France | France, Cour d'appel de Versailles, 19e chambre, 08 juin 2022, 20/01337


COUR D'APPEL

DE

VERSAILLES





Code nac : 80A



19e chambre



ARRET N°



CONTRADICTOIRE



DU 08 JUIN 2022



N° RG 20/01337 - N° Portalis DBV3-V-B7E-T5OV



AFFAIRE :



[B] [W]





C/

S.A. SAP FRANCE









Décision déférée à la cour : Jugement rendu le 06 Mars 2020 par le Conseil de Prud'hommes - Formation de départage de NANTERRE

N° Chambre :

N° Section : Encadrement

N° RG : 18/

00105



Copies exécutoires et certifiées conformes délivrées à :



la AARPI DE BUSSY GIANCARLI



Me Caroline LUCHE-ROCCHIA







le :





RÉPUBLIQUE FRANÇAISE



AU NOM DU PEUPLE FRANÇAIS



LE HUIT JUIN DEUX MILLE VINGT DEUX,

La cour d'ap...

COUR D'APPEL

DE

VERSAILLES

Code nac : 80A

19e chambre

ARRET N°

CONTRADICTOIRE

DU 08 JUIN 2022

N° RG 20/01337 - N° Portalis DBV3-V-B7E-T5OV

AFFAIRE :

[B] [W]

C/

S.A. SAP FRANCE

Décision déférée à la cour : Jugement rendu le 06 Mars 2020 par le Conseil de Prud'hommes - Formation de départage de NANTERRE

N° Chambre :

N° Section : Encadrement

N° RG : 18/00105

Copies exécutoires et certifiées conformes délivrées à :

la AARPI DE BUSSY GIANCARLI

Me Caroline LUCHE-ROCCHIA

le :

RÉPUBLIQUE FRANÇAISE

AU NOM DU PEUPLE FRANÇAIS

LE HUIT JUIN DEUX MILLE VINGT DEUX,

La cour d'appel de Versailles a rendu l'arrêt suivant dans l'affaire entre :

Monsieur [B] [W]

né le 10 Novembre 1967 à [Localité 5] ([Localité 5])

de nationalité française

[Adresse 1]

[Localité 3]

Représentant : Me Claire DE BUSSY de l'AARPI DE BUSSY GIANCARLI, Plaidant/Constitué, avocat au barreau de PARIS, vestiaire : B0384

APPELANT

****************

S.A. SAP FRANCE

N° SIRET : 379 821 994

[Adresse 2]

[Localité 4]

Représentant : Me Caroline LUCHE-ROCCHIA, Plaidant/Constitué, avocat au barreau de HAUTS-DE-SEINE, vestiaire : P0014 substitué à l'audience par Me Cécile DIDOLOT, avocat au barreau de HAUTS-DE-SEINE

INTIMEE

****************

Composition de la cour :

En application des dispositions de l'article 805 du code de procédure civile, l'affaire a été débattue à l'audience publique du 13 Avril 2022 les avocats des parties ne s'y étant pas opposés, devant Monsieur Stéphane BOUCHARD, Conseiller chargé du rapport.

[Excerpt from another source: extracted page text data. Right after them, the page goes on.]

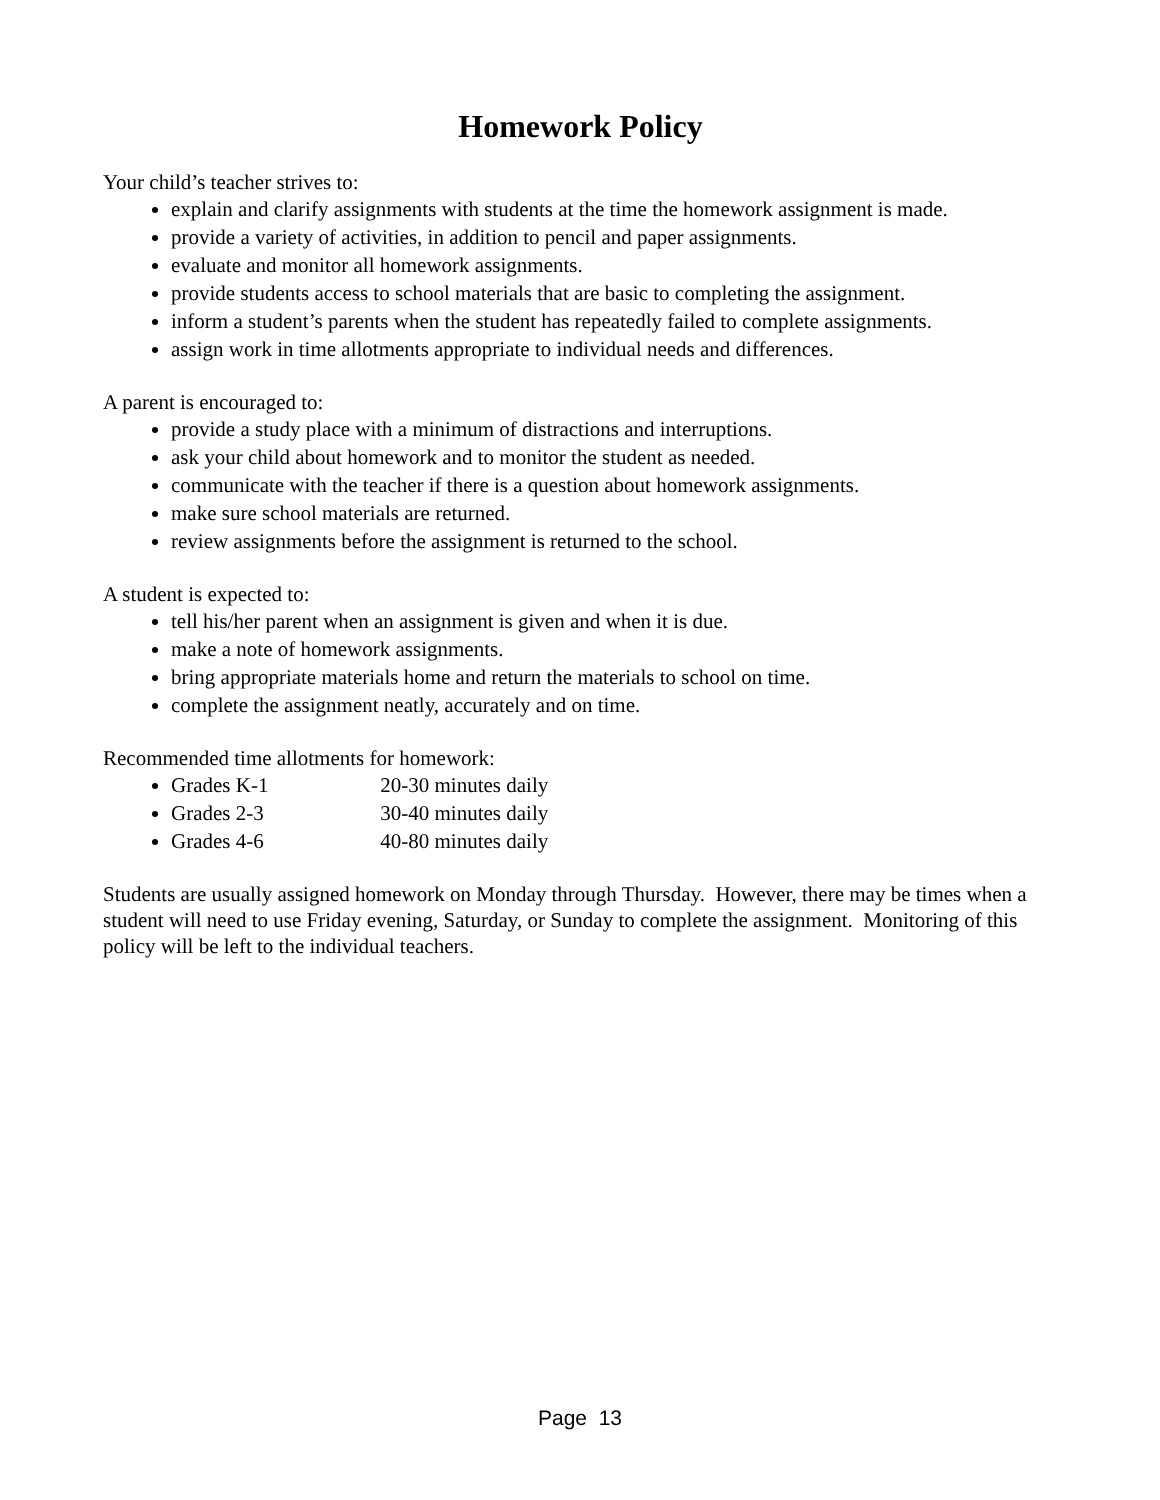Homework Policy
Your child’s teacher strives to:
explain and clarify assignments with students at the time the homework assignment is made.
provide a variety of activities, in addition to pencil and paper assignments.
evaluate and monitor all homework assignments.
provide students access to school materials that are basic to completing the assignment.
inform a student’s parents when the student has repeatedly failed to complete assignments.
assign work in time allotments appropriate to individual needs and differences.
A parent is encouraged to:
provide a study place with a minimum of distractions and interruptions.
ask your child about homework and to monitor the student as needed.
communicate with the teacher if there is a question about homework assignments.
make sure school materials are returned.
review assignments before the assignment is returned to the school.
A student is expected to:
tell his/her parent when an assignment is given and when it is due.
make a note of homework assignments.
bring appropriate materials home and return the materials to school on time.
complete the assignment neatly, accurately and on time.
Recommended time allotments for homework:
Grades K-1 20-30 minutes daily
Grades 2-3 30-40 minutes daily
Grades 4-6 40-80 minutes daily
Students are usually assigned homework on Monday through Thursday. However, there may be times when a student will need to use Friday evening, Saturday, or Sunday to complete the assignment. Monitoring of this policy will be left to the individual teachers.
Page 13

Ce magistrat a rendu compte des plaidoiries dans le délibéré de la cour, composée de :

Madame Isabelle MONTAGNE, Président,

Monsieur Stéphane BOUCHARD, Conseiller,

Monsieur [B] BABY, Conseiller,

Greffier lors des débats : Madame Anne-Sophie CALLEDE,

M. [B] [W] a été embauché à compter du 28 février 2012 selon contrat de travail à durée indéterminée en qualité de 'vice président LOB Ventes Cluster Continental Europe' (statut de cadre, position 3.3, coefficient 270) par la société SAP France.

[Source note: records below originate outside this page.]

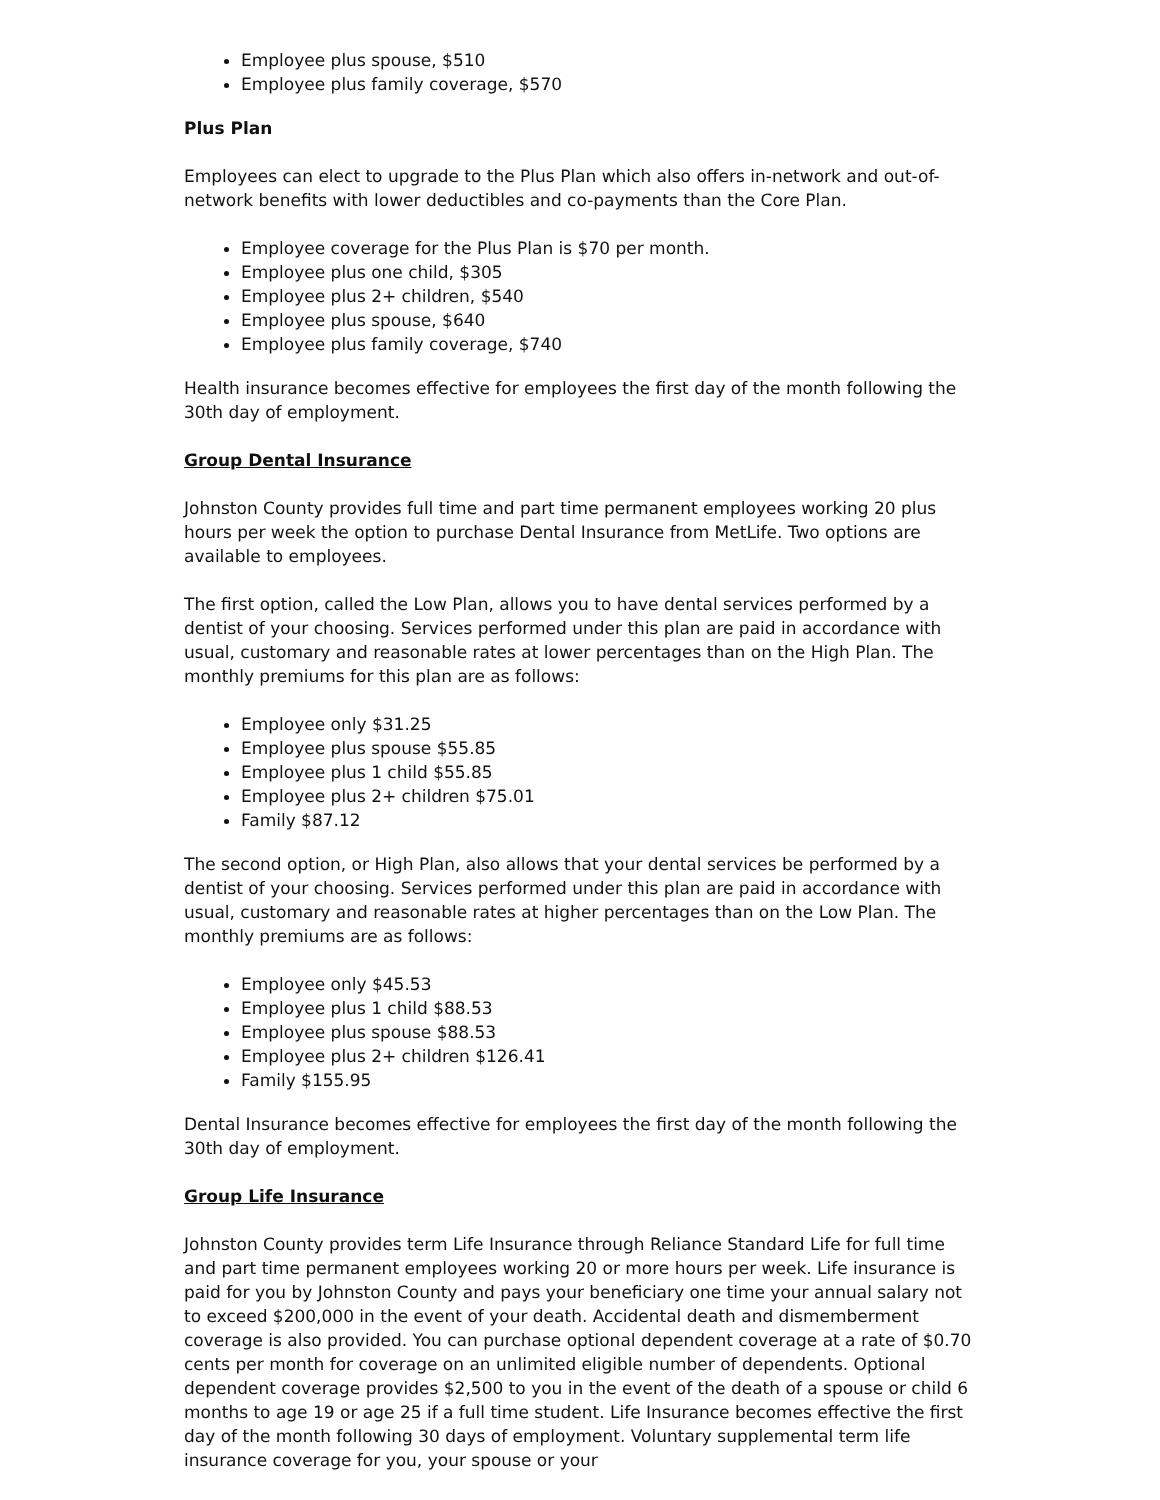Employee plus spouse, $510
Employee plus family coverage, $570
Plus Plan
Employees can elect to upgrade to the Plus Plan which also offers in-network and out-of-network benefits with lower deductibles and co-payments than the Core Plan.
Employee coverage for the Plus Plan is $70 per month.
Employee plus one child, $305
Employee plus 2+ children, $540
Employee plus spouse, $640
Employee plus family coverage, $740
Health insurance becomes effective for employees the first day of the month following the 30th day of employment.
Group Dental Insurance
Johnston County provides full time and part time permanent employees working 20 plus hours per week the option to purchase Dental Insurance from MetLife. Two options are available to employees.
The first option, called the Low Plan, allows you to have dental services performed by a dentist of your choosing. Services performed under this plan are paid in accordance with usual, customary and reasonable rates at lower percentages than on the High Plan. The monthly premiums for this plan are as follows:
Employee only $31.25
Employee plus spouse $55.85
Employee plus 1 child $55.85
Employee plus 2+ children $75.01
Family $87.12
The second option, or High Plan, also allows that your dental services be performed by a dentist of your choosing. Services performed under this plan are paid in accordance with usual, customary and reasonable rates at higher percentages than on the Low Plan. The monthly premiums are as follows:
Employee only $45.53
Employee plus 1 child $88.53
Employee plus spouse $88.53
Employee plus 2+ children $126.41
Family $155.95
Dental Insurance becomes effective for employees the first day of the month following the 30th day of employment.
Group Life Insurance
Johnston County provides term Life Insurance through Reliance Standard Life for full time and part time permanent employees working 20 or more hours per week. Life insurance is paid for you by Johnston County and pays your beneficiary one time your annual salary not to exceed $200,000 in the event of your death. Accidental death and dismemberment coverage is also provided. You can purchase optional dependent coverage at a rate of $0.70 cents per month for coverage on an unlimited eligible number of dependents. Optional dependent coverage provides $2,500 to you in the event of the death of a spouse or child 6 months to age 19 or age 25 if a full time student. Life Insurance becomes effective the first day of the month following 30 days of employment. Voluntary supplemental term life insurance coverage for you, your spouse or your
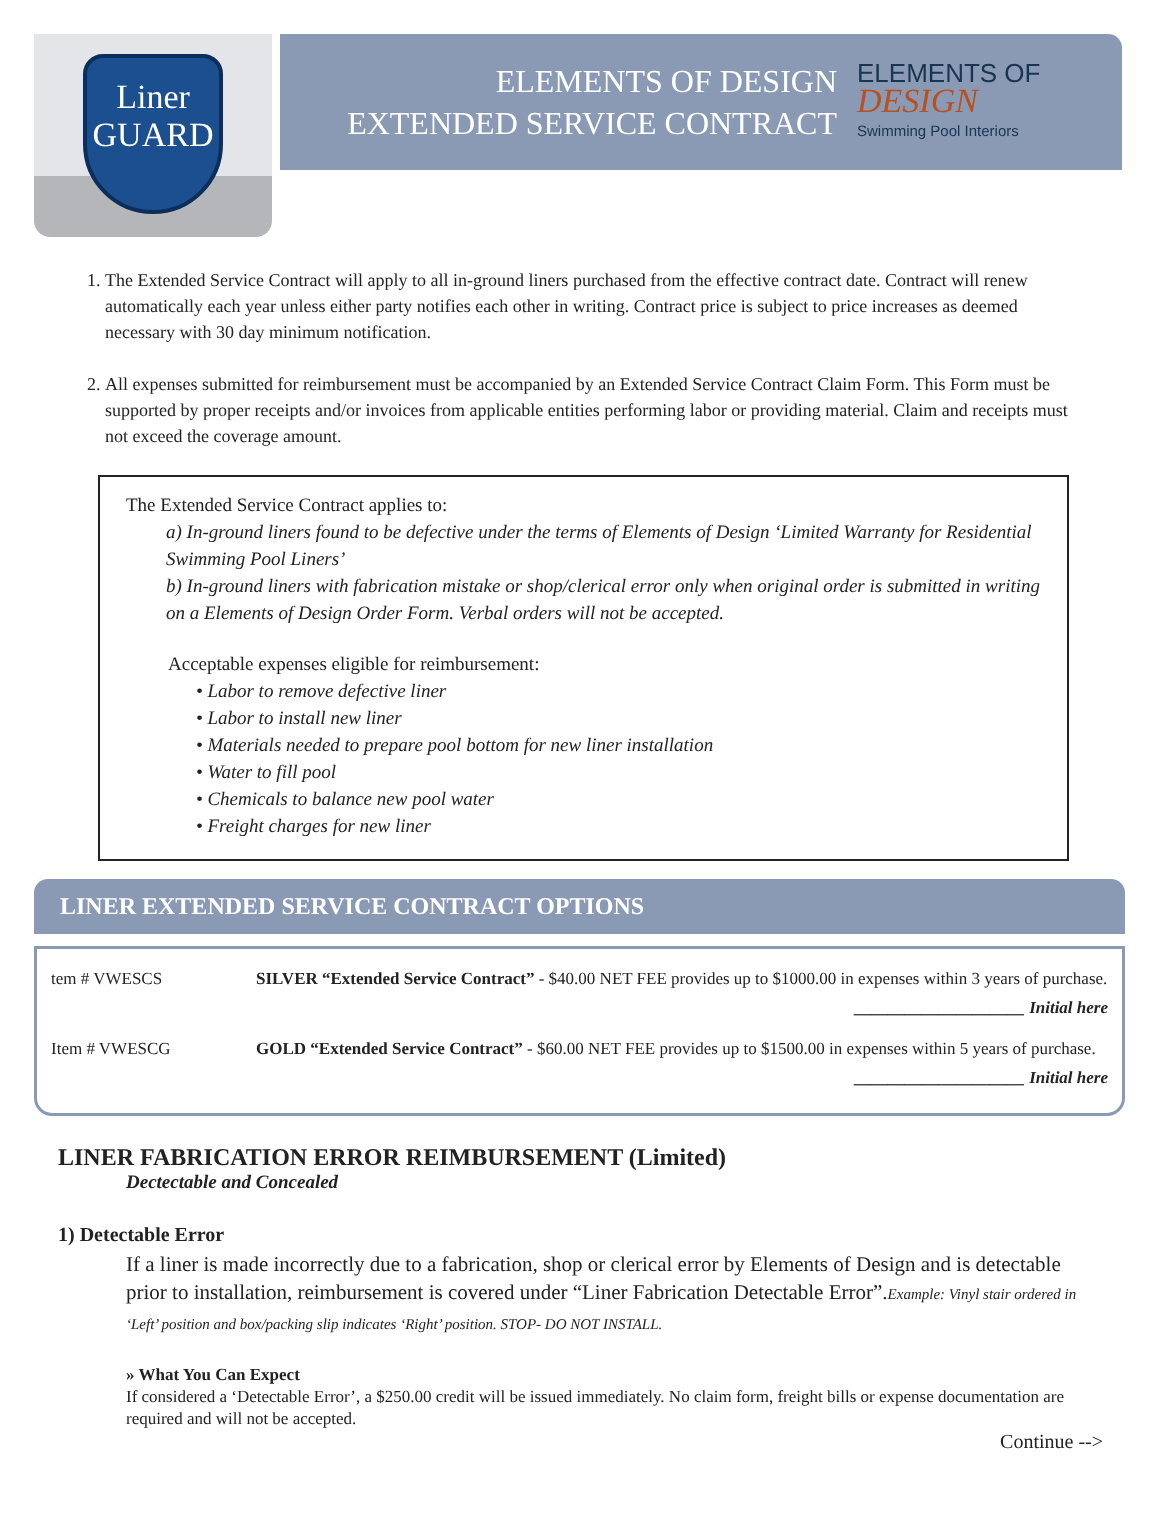Liner
GUARD
ELEMENTS OF DESIGN
EXTENDED SERVICE CONTRACT
ELEMENTS OF
DESIGN
Swimming Pool Interiors
1. The Extended Service Contract will apply to all in-ground liners purchased from the effective contract date. Contract will renew automatically each year unless either party notifies each other in writing. Contract price is subject to price increases as deemed necessary with 30 day minimum notification.
2. All expenses submitted for reimbursement must be accompanied by an Extended Service Contract Claim Form. This Form must be supported by proper receipts and/or invoices from applicable entities performing labor or providing material. Claim and receipts must not exceed the coverage amount.
The Extended Service Contract applies to:
a) In-ground liners found to be defective under the terms of Elements of Design ‘Limited Warranty for Residential Swimming Pool Liners’
b) In-ground liners with fabrication mistake or shop/clerical error only when original order is submitted in writing on a Elements of Design Order Form. Verbal orders will not be accepted.
Acceptable expenses eligible for reimbursement:
• Labor to remove defective liner
• Labor to install new liner
• Materials needed to prepare pool bottom for new liner installation
• Water to fill pool
• Chemicals to balance new pool water
• Freight charges for new liner
LINER EXTENDED SERVICE CONTRACT OPTIONS
tem # VWESCS SILVER “Extended Service Contract” - $40.00 NET FEE provides up to $1000.00 in expenses within 3 years of purchase.
____________________ Initial here
Item # VWESCG GOLD “Extended Service Contract” - $60.00 NET FEE provides up to $1500.00 in expenses within 5 years of purchase.
____________________ Initial here
LINER FABRICATION ERROR REIMBURSEMENT (Limited)
Dectectable and Concealed
1) Detectable Error
If a liner is made incorrectly due to a fabrication, shop or clerical error by Elements of Design and is detectable prior to installation, reimbursement is covered under “Liner Fabrication Detectable Error”.Example: Vinyl stair ordered in ‘Left’ position and box/packing slip indicates ‘Right’ position. STOP- DO NOT INSTALL.
» What You Can Expect
If considered a ‘Detectable Error’, a $250.00 credit will be issued immediately. No claim form, freight bills or expense documentation are required and will not be accepted.
Continue -->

La convention collective applicable à la relation de travail est la convention collective nationale des bureaux d'études techniques, cabinets d'ingénieurs conseils, sociétés de conseils dite Syntec.

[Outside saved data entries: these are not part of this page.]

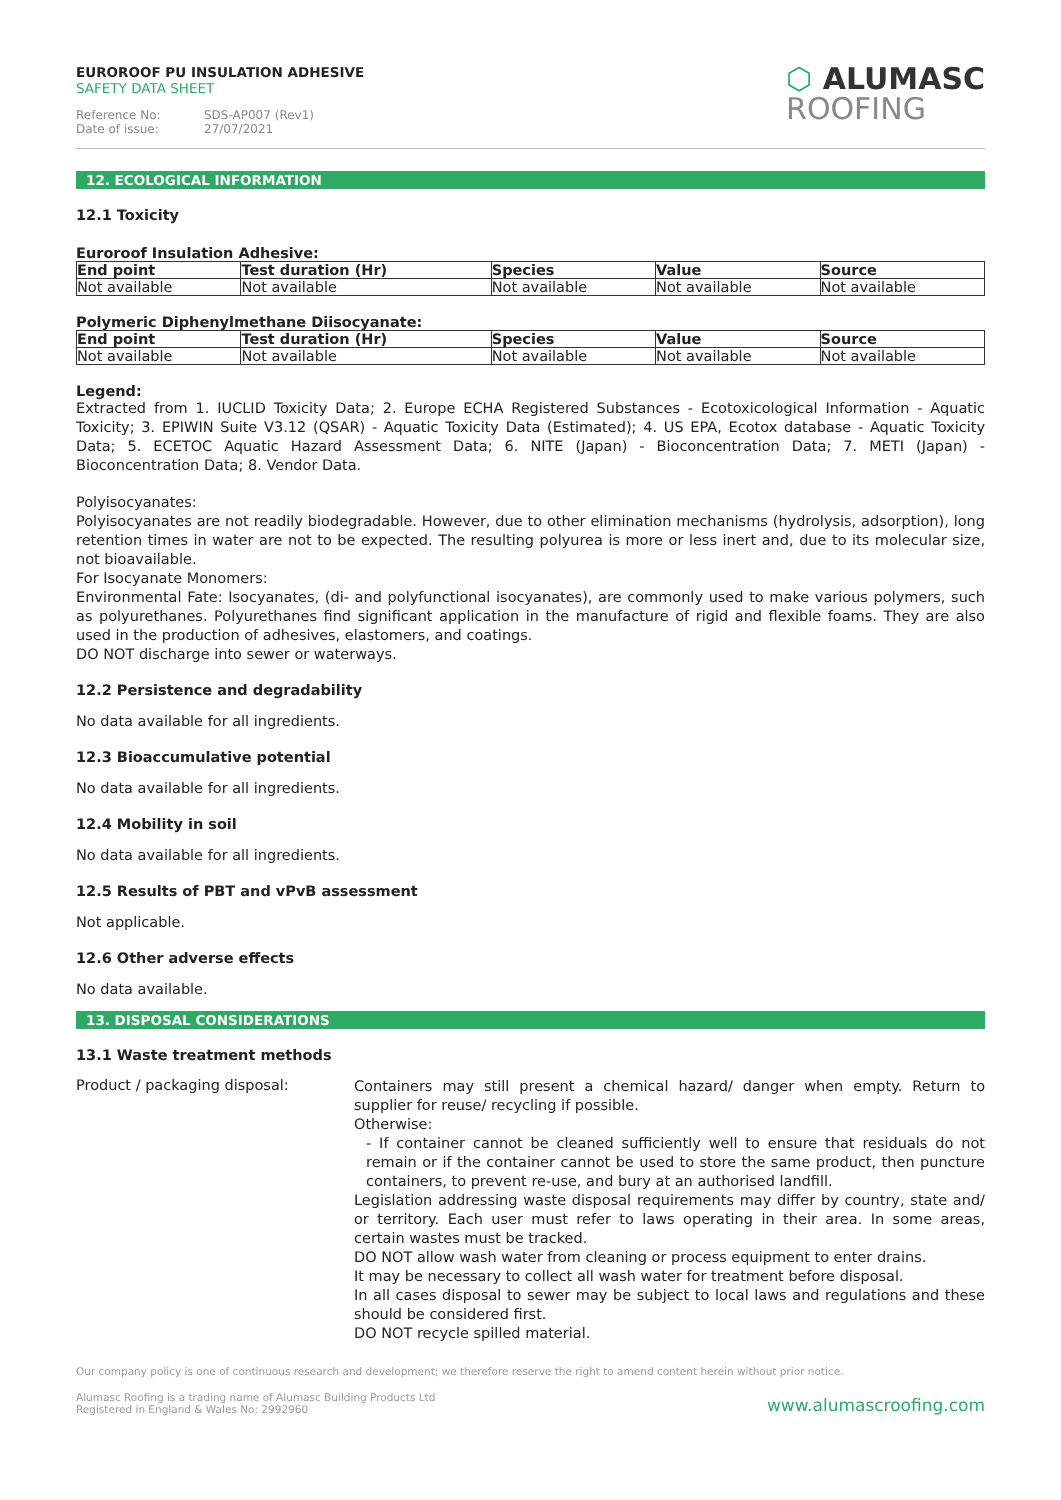EUROROOF PU INSULATION ADHESIVE
SAFETY DATA SHEET
Reference No: SDS-AP007 (Rev1)
Date of issue: 27/07/2021
⬡ ALUMASC
ROOFING
12. ECOLOGICAL INFORMATION
12.1 Toxicity
Euroroof Insulation Adhesive:
| End point | Test duration (Hr) | Species | Value | Source |
| --- | --- | --- | --- | --- |
| Not available | Not available | Not available | Not available | Not available |
Polymeric Diphenylmethane Diisocyanate:
| End point | Test duration (Hr) | Species | Value | Source |
| --- | --- | --- | --- | --- |
| Not available | Not available | Not available | Not available | Not available |
Legend:
Extracted from 1. IUCLID Toxicity Data; 2. Europe ECHA Registered Substances - Ecotoxicological Information - Aquatic Toxicity; 3. EPIWIN Suite V3.12 (QSAR) - Aquatic Toxicity Data (Estimated); 4. US EPA, Ecotox database - Aquatic Toxicity Data; 5. ECETOC Aquatic Hazard Assessment Data; 6. NITE (Japan) - Bioconcentration Data; 7. METI (Japan) - Bioconcentration Data; 8. Vendor Data.
Polyisocyanates:
Polyisocyanates are not readily biodegradable. However, due to other elimination mechanisms (hydrolysis, adsorption), long retention times in water are not to be expected. The resulting polyurea is more or less inert and, due to its molecular size, not bioavailable.
For Isocyanate Monomers:
Environmental Fate: Isocyanates, (di- and polyfunctional isocyanates), are commonly used to make various polymers, such as polyurethanes. Polyurethanes find significant application in the manufacture of rigid and flexible foams. They are also used in the production of adhesives, elastomers, and coatings.
DO NOT discharge into sewer or waterways.
12.2 Persistence and degradability
No data available for all ingredients.
12.3 Bioaccumulative potential
No data available for all ingredients.
12.4 Mobility in soil
No data available for all ingredients.
12.5 Results of PBT and vPvB assessment
Not applicable.
12.6 Other adverse effects
No data available.
13. DISPOSAL CONSIDERATIONS
13.1 Waste treatment methods
Product / packaging disposal:
Containers may still present a chemical hazard/ danger when empty. Return to supplier for reuse/ recycling if possible.
Otherwise:
- If container cannot be cleaned sufficiently well to ensure that residuals do not remain or if the container cannot be used to store the same product, then puncture containers, to prevent re-use, and bury at an authorised landfill.
Legislation addressing waste disposal requirements may differ by country, state and/ or territory. Each user must refer to laws operating in their area. In some areas, certain wastes must be tracked.
DO NOT allow wash water from cleaning or process equipment to enter drains.
It may be necessary to collect all wash water for treatment before disposal.
In all cases disposal to sewer may be subject to local laws and regulations and these should be considered first.
DO NOT recycle spilled material.
Our company policy is one of continuous research and development; we therefore reserve the right to amend content herein without prior notice.
Alumasc Roofing is a trading name of Alumasc Building Products Ltd
Registered in England & Wales No: 2992960
www.alumascroofing.com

A compter de 2013, M. [W] a porté le titre de 'General Manager Consumer Industries, EMEA' et a été placé sous l'autorité d'un 'General Manager Industries EMEA'.

Par lettre du 27 mars 2017, la société SAP France a proposé à M. [W] un poste de directeur des ventes, qu'il a refusé.

En juillet 2017, une réorganisation interne de la société SAP France a été mise en place.

Par lettre du 5 janvier 2018, M. [W] a pris acte de la rupture de son contrat de travail aux torts de la société SAP France, en invoquant notamment une réduction de ses responsabilités et une rétrogradation hiérarchique.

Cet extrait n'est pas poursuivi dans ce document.